DATA PROVIDED below:

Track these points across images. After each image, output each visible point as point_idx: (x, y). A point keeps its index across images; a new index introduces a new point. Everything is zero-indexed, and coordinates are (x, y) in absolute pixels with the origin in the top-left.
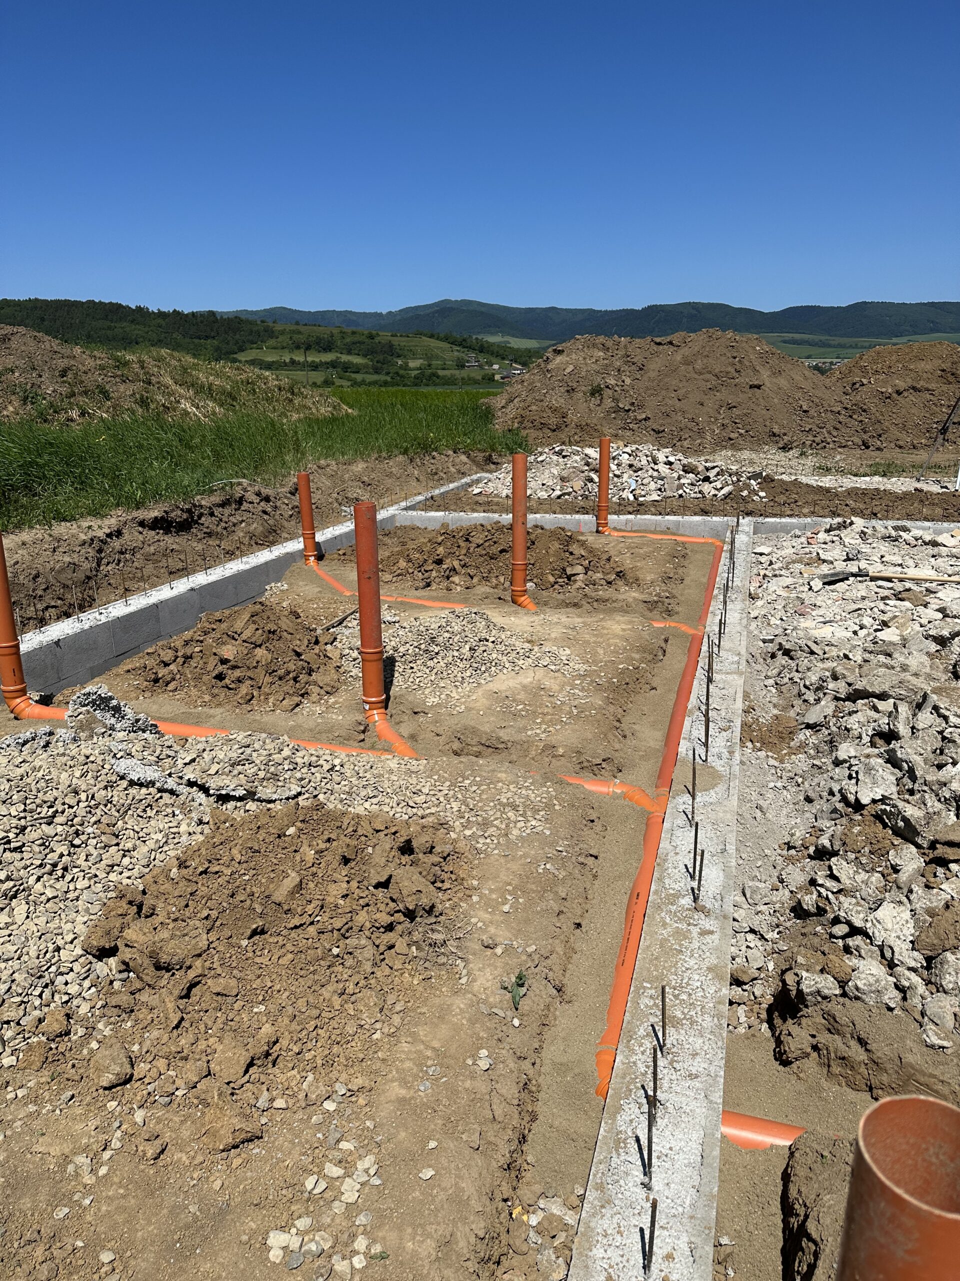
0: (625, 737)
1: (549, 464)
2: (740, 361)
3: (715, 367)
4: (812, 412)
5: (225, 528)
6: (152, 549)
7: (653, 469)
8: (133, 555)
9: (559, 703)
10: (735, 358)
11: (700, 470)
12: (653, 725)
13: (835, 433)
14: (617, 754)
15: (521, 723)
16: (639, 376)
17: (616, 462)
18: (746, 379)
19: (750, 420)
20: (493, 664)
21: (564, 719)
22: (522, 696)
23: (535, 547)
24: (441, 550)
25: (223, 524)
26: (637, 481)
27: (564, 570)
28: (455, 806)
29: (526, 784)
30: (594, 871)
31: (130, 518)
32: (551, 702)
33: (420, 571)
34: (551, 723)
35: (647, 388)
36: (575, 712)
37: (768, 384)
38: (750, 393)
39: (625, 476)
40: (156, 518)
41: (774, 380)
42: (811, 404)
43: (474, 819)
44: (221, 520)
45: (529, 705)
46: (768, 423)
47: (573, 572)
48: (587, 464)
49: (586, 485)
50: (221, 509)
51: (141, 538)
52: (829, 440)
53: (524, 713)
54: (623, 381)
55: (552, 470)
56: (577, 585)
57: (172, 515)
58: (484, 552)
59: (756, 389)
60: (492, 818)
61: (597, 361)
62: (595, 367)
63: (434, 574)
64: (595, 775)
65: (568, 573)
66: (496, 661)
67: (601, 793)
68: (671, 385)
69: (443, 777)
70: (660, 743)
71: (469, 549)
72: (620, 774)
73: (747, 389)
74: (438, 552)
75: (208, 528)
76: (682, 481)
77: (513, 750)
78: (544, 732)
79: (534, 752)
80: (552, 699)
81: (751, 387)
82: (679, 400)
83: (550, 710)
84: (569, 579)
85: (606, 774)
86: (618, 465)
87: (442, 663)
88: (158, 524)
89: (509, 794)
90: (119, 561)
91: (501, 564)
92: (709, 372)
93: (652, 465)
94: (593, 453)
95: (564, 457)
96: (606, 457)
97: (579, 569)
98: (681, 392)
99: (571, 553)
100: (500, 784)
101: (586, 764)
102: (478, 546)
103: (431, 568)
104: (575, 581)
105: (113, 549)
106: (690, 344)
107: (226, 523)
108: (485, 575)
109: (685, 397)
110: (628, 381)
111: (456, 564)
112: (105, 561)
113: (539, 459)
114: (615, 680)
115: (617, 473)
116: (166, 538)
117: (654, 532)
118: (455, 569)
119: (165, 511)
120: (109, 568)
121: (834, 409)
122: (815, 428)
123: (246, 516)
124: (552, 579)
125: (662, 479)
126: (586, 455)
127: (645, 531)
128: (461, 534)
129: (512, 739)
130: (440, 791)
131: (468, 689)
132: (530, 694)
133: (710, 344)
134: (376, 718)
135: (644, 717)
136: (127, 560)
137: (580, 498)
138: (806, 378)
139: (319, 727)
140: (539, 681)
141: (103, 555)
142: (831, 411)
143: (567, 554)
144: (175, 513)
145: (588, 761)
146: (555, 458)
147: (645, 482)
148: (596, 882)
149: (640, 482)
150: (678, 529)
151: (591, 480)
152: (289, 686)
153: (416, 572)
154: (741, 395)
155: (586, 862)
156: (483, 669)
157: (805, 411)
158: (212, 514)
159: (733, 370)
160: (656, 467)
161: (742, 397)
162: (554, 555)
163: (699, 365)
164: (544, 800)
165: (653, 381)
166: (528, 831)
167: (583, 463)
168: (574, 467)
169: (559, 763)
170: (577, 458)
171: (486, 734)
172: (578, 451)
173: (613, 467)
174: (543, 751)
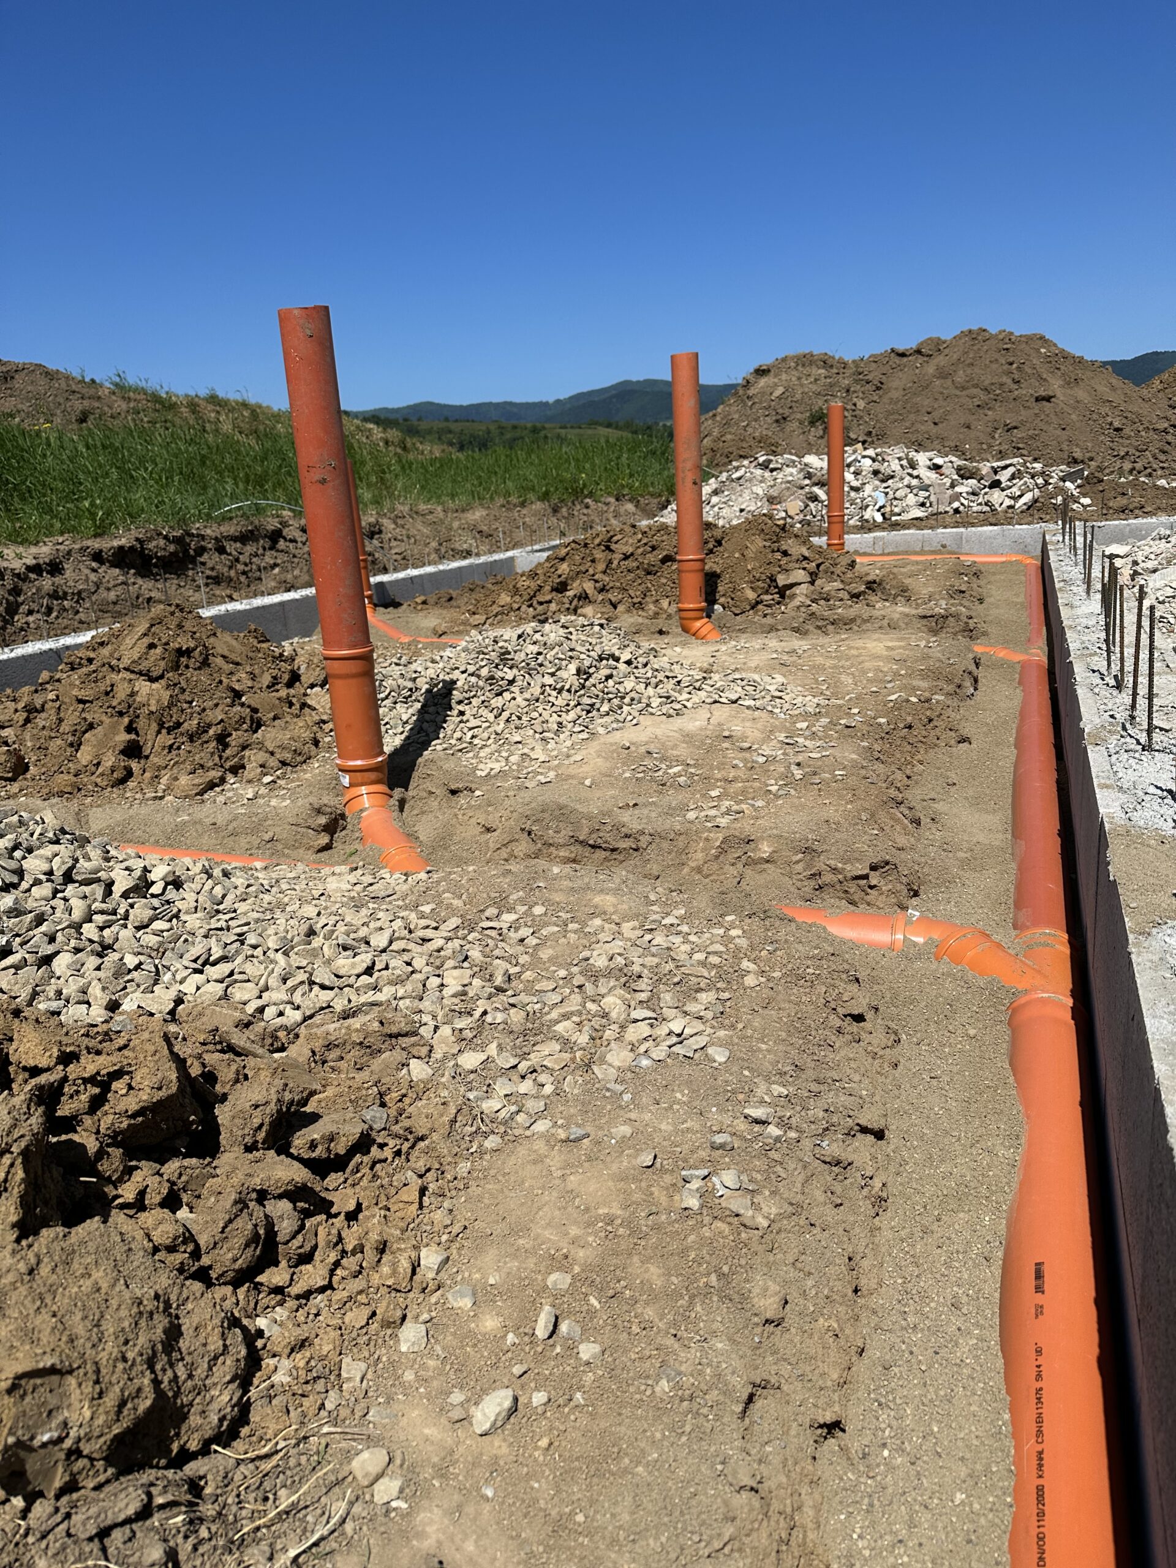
0: (917, 822)
1: (750, 480)
2: (1018, 368)
3: (983, 378)
4: (1127, 431)
5: (244, 573)
6: (112, 595)
7: (910, 475)
8: (77, 602)
9: (762, 760)
10: (1011, 364)
11: (984, 473)
12: (976, 803)
13: (1162, 457)
14: (903, 855)
15: (673, 798)
16: (876, 398)
17: (852, 469)
18: (1027, 390)
19: (1039, 444)
20: (627, 700)
21: (774, 788)
22: (682, 751)
23: (721, 549)
24: (564, 568)
25: (240, 567)
26: (886, 494)
27: (773, 579)
28: (454, 979)
29: (668, 921)
30: (877, 1183)
31: (77, 546)
32: (745, 761)
33: (530, 606)
34: (744, 795)
35: (890, 413)
36: (798, 773)
37: (1058, 394)
38: (1036, 407)
39: (868, 489)
40: (121, 548)
41: (1069, 391)
42: (1125, 421)
43: (500, 1017)
44: (237, 560)
45: (695, 766)
46: (1065, 447)
47: (789, 581)
48: (809, 476)
49: (807, 506)
50: (238, 545)
51: (93, 577)
52: (1155, 466)
53: (682, 780)
54: (855, 405)
55: (754, 489)
56: (796, 602)
57: (151, 545)
58: (635, 564)
59: (1045, 403)
60: (554, 1015)
61: (816, 380)
62: (814, 388)
63: (553, 606)
64: (852, 903)
65: (781, 583)
66: (633, 694)
67: (875, 946)
68: (923, 406)
69: (449, 906)
70: (1000, 836)
71: (610, 562)
72: (914, 901)
73: (1032, 403)
74: (559, 572)
75: (212, 569)
76: (958, 489)
77: (651, 853)
78: (728, 812)
79: (700, 855)
80: (747, 755)
81: (1037, 399)
82: (935, 424)
83: (742, 773)
84: (783, 596)
85: (881, 901)
86: (857, 473)
87: (519, 700)
88: (123, 558)
89: (617, 946)
90: (49, 611)
91: (664, 581)
92: (976, 386)
93: (910, 471)
94: (817, 462)
95: (772, 470)
96: (837, 466)
97: (800, 575)
98: (936, 415)
99: (785, 553)
100: (598, 922)
101: (828, 878)
102: (626, 557)
103: (548, 598)
104: (794, 596)
105: (39, 589)
106: (946, 351)
107: (246, 565)
108: (636, 600)
109: (944, 419)
110: (861, 404)
111: (589, 587)
112: (24, 608)
113: (734, 476)
114: (882, 720)
115: (855, 484)
116: (140, 581)
117: (922, 552)
118: (586, 597)
119: (137, 539)
120: (31, 619)
121: (1157, 426)
122: (1132, 451)
123: (281, 558)
124: (751, 595)
125: (926, 488)
126: (806, 465)
127: (906, 553)
128: (597, 541)
129: (649, 829)
130: (425, 940)
131: (568, 743)
132: (699, 748)
133: (975, 348)
134: (366, 801)
135: (953, 789)
136: (65, 610)
137: (798, 525)
138: (1113, 388)
139: (234, 824)
140: (720, 724)
141: (21, 599)
142: (1154, 430)
143: (778, 555)
144: (154, 543)
145: (834, 870)
146: (758, 472)
147: (898, 494)
148: (883, 1221)
149: (891, 496)
150: (960, 546)
151: (815, 498)
152: (205, 753)
153: (524, 608)
154: (1023, 412)
155: (846, 1156)
156: (605, 708)
157: (1117, 430)
158: (221, 550)
159: (1009, 381)
160: (915, 473)
161: (1024, 414)
162: (755, 559)
163: (960, 377)
164: (714, 960)
165: (896, 403)
166: (659, 1053)
167: (801, 476)
168: (789, 482)
169: (761, 879)
170: (794, 471)
171: (590, 818)
172: (794, 462)
173: (849, 476)
174: (722, 851)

End of DATA PROVIDED.

GOAL OF THE EXERCISE:
Give all of the records above as a JSON list of strings, one string per line, with blank lines omitted. Leave the pictures out of the list.

SOLUTION FOR THIS PROBLEM:
[
  "Track these points across images. After each image, output each visible point as point_idx: (x, y). A point keeps its index across images; a new index introduces a new point. Everything is zero-indexed, and coordinates are (x, y) in absolute pixels with the origin in the top-left.",
  "0: (625, 737)",
  "1: (549, 464)",
  "2: (740, 361)",
  "3: (715, 367)",
  "4: (812, 412)",
  "5: (225, 528)",
  "6: (152, 549)",
  "7: (653, 469)",
  "8: (133, 555)",
  "9: (559, 703)",
  "10: (735, 358)",
  "11: (700, 470)",
  "12: (653, 725)",
  "13: (835, 433)",
  "14: (617, 754)",
  "15: (521, 723)",
  "16: (639, 376)",
  "17: (616, 462)",
  "18: (746, 379)",
  "19: (750, 420)",
  "20: (493, 664)",
  "21: (564, 719)",
  "22: (522, 696)",
  "23: (535, 547)",
  "24: (441, 550)",
  "25: (223, 524)",
  "26: (637, 481)",
  "27: (564, 570)",
  "28: (455, 806)",
  "29: (526, 784)",
  "30: (594, 871)",
  "31: (130, 518)",
  "32: (551, 702)",
  "33: (420, 571)",
  "34: (551, 723)",
  "35: (647, 388)",
  "36: (575, 712)",
  "37: (768, 384)",
  "38: (750, 393)",
  "39: (625, 476)",
  "40: (156, 518)",
  "41: (774, 380)",
  "42: (811, 404)",
  "43: (474, 819)",
  "44: (221, 520)",
  "45: (529, 705)",
  "46: (768, 423)",
  "47: (573, 572)",
  "48: (587, 464)",
  "49: (586, 485)",
  "50: (221, 509)",
  "51: (141, 538)",
  "52: (829, 440)",
  "53: (524, 713)",
  "54: (623, 381)",
  "55: (552, 470)",
  "56: (577, 585)",
  "57: (172, 515)",
  "58: (484, 552)",
  "59: (756, 389)",
  "60: (492, 818)",
  "61: (597, 361)",
  "62: (595, 367)",
  "63: (434, 574)",
  "64: (595, 775)",
  "65: (568, 573)",
  "66: (496, 661)",
  "67: (601, 793)",
  "68: (671, 385)",
  "69: (443, 777)",
  "70: (660, 743)",
  "71: (469, 549)",
  "72: (620, 774)",
  "73: (747, 389)",
  "74: (438, 552)",
  "75: (208, 528)",
  "76: (682, 481)",
  "77: (513, 750)",
  "78: (544, 732)",
  "79: (534, 752)",
  "80: (552, 699)",
  "81: (751, 387)",
  "82: (679, 400)",
  "83: (550, 710)",
  "84: (569, 579)",
  "85: (606, 774)",
  "86: (618, 465)",
  "87: (442, 663)",
  "88: (158, 524)",
  "89: (509, 794)",
  "90: (119, 561)",
  "91: (501, 564)",
  "92: (709, 372)",
  "93: (652, 465)",
  "94: (593, 453)",
  "95: (564, 457)",
  "96: (606, 457)",
  "97: (579, 569)",
  "98: (681, 392)",
  "99: (571, 553)",
  "100: (500, 784)",
  "101: (586, 764)",
  "102: (478, 546)",
  "103: (431, 568)",
  "104: (575, 581)",
  "105: (113, 549)",
  "106: (690, 344)",
  "107: (226, 523)",
  "108: (485, 575)",
  "109: (685, 397)",
  "110: (628, 381)",
  "111: (456, 564)",
  "112: (105, 561)",
  "113: (539, 459)",
  "114: (615, 680)",
  "115: (617, 473)",
  "116: (166, 538)",
  "117: (654, 532)",
  "118: (455, 569)",
  "119: (165, 511)",
  "120: (109, 568)",
  "121: (834, 409)",
  "122: (815, 428)",
  "123: (246, 516)",
  "124: (552, 579)",
  "125: (662, 479)",
  "126: (586, 455)",
  "127: (645, 531)",
  "128: (461, 534)",
  "129: (512, 739)",
  "130: (440, 791)",
  "131: (468, 689)",
  "132: (530, 694)",
  "133: (710, 344)",
  "134: (376, 718)",
  "135: (644, 717)",
  "136: (127, 560)",
  "137: (580, 498)",
  "138: (806, 378)",
  "139: (319, 727)",
  "140: (539, 681)",
  "141: (103, 555)",
  "142: (831, 411)",
  "143: (567, 554)",
  "144: (175, 513)",
  "145: (588, 761)",
  "146: (555, 458)",
  "147: (645, 482)",
  "148: (596, 882)",
  "149: (640, 482)",
  "150: (678, 529)",
  "151: (591, 480)",
  "152: (289, 686)",
  "153: (416, 572)",
  "154: (741, 395)",
  "155: (586, 862)",
  "156: (483, 669)",
  "157: (805, 411)",
  "158: (212, 514)",
  "159: (733, 370)",
  "160: (656, 467)",
  "161: (742, 397)",
  "162: (554, 555)",
  "163: (699, 365)",
  "164: (544, 800)",
  "165: (653, 381)",
  "166: (528, 831)",
  "167: (583, 463)",
  "168: (574, 467)",
  "169: (559, 763)",
  "170: (577, 458)",
  "171: (486, 734)",
  "172: (578, 451)",
  "173: (613, 467)",
  "174: (543, 751)",
  "0: (917, 822)",
  "1: (750, 480)",
  "2: (1018, 368)",
  "3: (983, 378)",
  "4: (1127, 431)",
  "5: (244, 573)",
  "6: (112, 595)",
  "7: (910, 475)",
  "8: (77, 602)",
  "9: (762, 760)",
  "10: (1011, 364)",
  "11: (984, 473)",
  "12: (976, 803)",
  "13: (1162, 457)",
  "14: (903, 855)",
  "15: (673, 798)",
  "16: (876, 398)",
  "17: (852, 469)",
  "18: (1027, 390)",
  "19: (1039, 444)",
  "20: (627, 700)",
  "21: (774, 788)",
  "22: (682, 751)",
  "23: (721, 549)",
  "24: (564, 568)",
  "25: (240, 567)",
  "26: (886, 494)",
  "27: (773, 579)",
  "28: (454, 979)",
  "29: (668, 921)",
  "30: (877, 1183)",
  "31: (77, 546)",
  "32: (745, 761)",
  "33: (530, 606)",
  "34: (744, 795)",
  "35: (890, 413)",
  "36: (798, 773)",
  "37: (1058, 394)",
  "38: (1036, 407)",
  "39: (868, 489)",
  "40: (121, 548)",
  "41: (1069, 391)",
  "42: (1125, 421)",
  "43: (500, 1017)",
  "44: (237, 560)",
  "45: (695, 766)",
  "46: (1065, 447)",
  "47: (789, 581)",
  "48: (809, 476)",
  "49: (807, 506)",
  "50: (238, 545)",
  "51: (93, 577)",
  "52: (1155, 466)",
  "53: (682, 780)",
  "54: (855, 405)",
  "55: (754, 489)",
  "56: (796, 602)",
  "57: (151, 545)",
  "58: (635, 564)",
  "59: (1045, 403)",
  "60: (554, 1015)",
  "61: (816, 380)",
  "62: (814, 388)",
  "63: (553, 606)",
  "64: (852, 903)",
  "65: (781, 583)",
  "66: (633, 694)",
  "67: (875, 946)",
  "68: (923, 406)",
  "69: (449, 906)",
  "70: (1000, 836)",
  "71: (610, 562)",
  "72: (914, 901)",
  "73: (1032, 403)",
  "74: (559, 572)",
  "75: (212, 569)",
  "76: (958, 489)",
  "77: (651, 853)",
  "78: (728, 812)",
  "79: (700, 855)",
  "80: (747, 755)",
  "81: (1037, 399)",
  "82: (935, 424)",
  "83: (742, 773)",
  "84: (783, 596)",
  "85: (881, 901)",
  "86: (857, 473)",
  "87: (519, 700)",
  "88: (123, 558)",
  "89: (617, 946)",
  "90: (49, 611)",
  "91: (664, 581)",
  "92: (976, 386)",
  "93: (910, 471)",
  "94: (817, 462)",
  "95: (772, 470)",
  "96: (837, 466)",
  "97: (800, 575)",
  "98: (936, 415)",
  "99: (785, 553)",
  "100: (598, 922)",
  "101: (828, 878)",
  "102: (626, 557)",
  "103: (548, 598)",
  "104: (794, 596)",
  "105: (39, 589)",
  "106: (946, 351)",
  "107: (246, 565)",
  "108: (636, 600)",
  "109: (944, 419)",
  "110: (861, 404)",
  "111: (589, 587)",
  "112: (24, 608)",
  "113: (734, 476)",
  "114: (882, 720)",
  "115: (855, 484)",
  "116: (140, 581)",
  "117: (922, 552)",
  "118: (586, 597)",
  "119: (137, 539)",
  "120: (31, 619)",
  "121: (1157, 426)",
  "122: (1132, 451)",
  "123: (281, 558)",
  "124: (751, 595)",
  "125: (926, 488)",
  "126: (806, 465)",
  "127: (906, 553)",
  "128: (597, 541)",
  "129: (649, 829)",
  "130: (425, 940)",
  "131: (568, 743)",
  "132: (699, 748)",
  "133: (975, 348)",
  "134: (366, 801)",
  "135: (953, 789)",
  "136: (65, 610)",
  "137: (798, 525)",
  "138: (1113, 388)",
  "139: (234, 824)",
  "140: (720, 724)",
  "141: (21, 599)",
  "142: (1154, 430)",
  "143: (778, 555)",
  "144: (154, 543)",
  "145: (834, 870)",
  "146: (758, 472)",
  "147: (898, 494)",
  "148: (883, 1221)",
  "149: (891, 496)",
  "150: (960, 546)",
  "151: (815, 498)",
  "152: (205, 753)",
  "153: (524, 608)",
  "154: (1023, 412)",
  "155: (846, 1156)",
  "156: (605, 708)",
  "157: (1117, 430)",
  "158: (221, 550)",
  "159: (1009, 381)",
  "160: (915, 473)",
  "161: (1024, 414)",
  "162: (755, 559)",
  "163: (960, 377)",
  "164: (714, 960)",
  "165: (896, 403)",
  "166: (659, 1053)",
  "167: (801, 476)",
  "168: (789, 482)",
  "169: (761, 879)",
  "170: (794, 471)",
  "171: (590, 818)",
  "172: (794, 462)",
  "173: (849, 476)",
  "174: (722, 851)"
]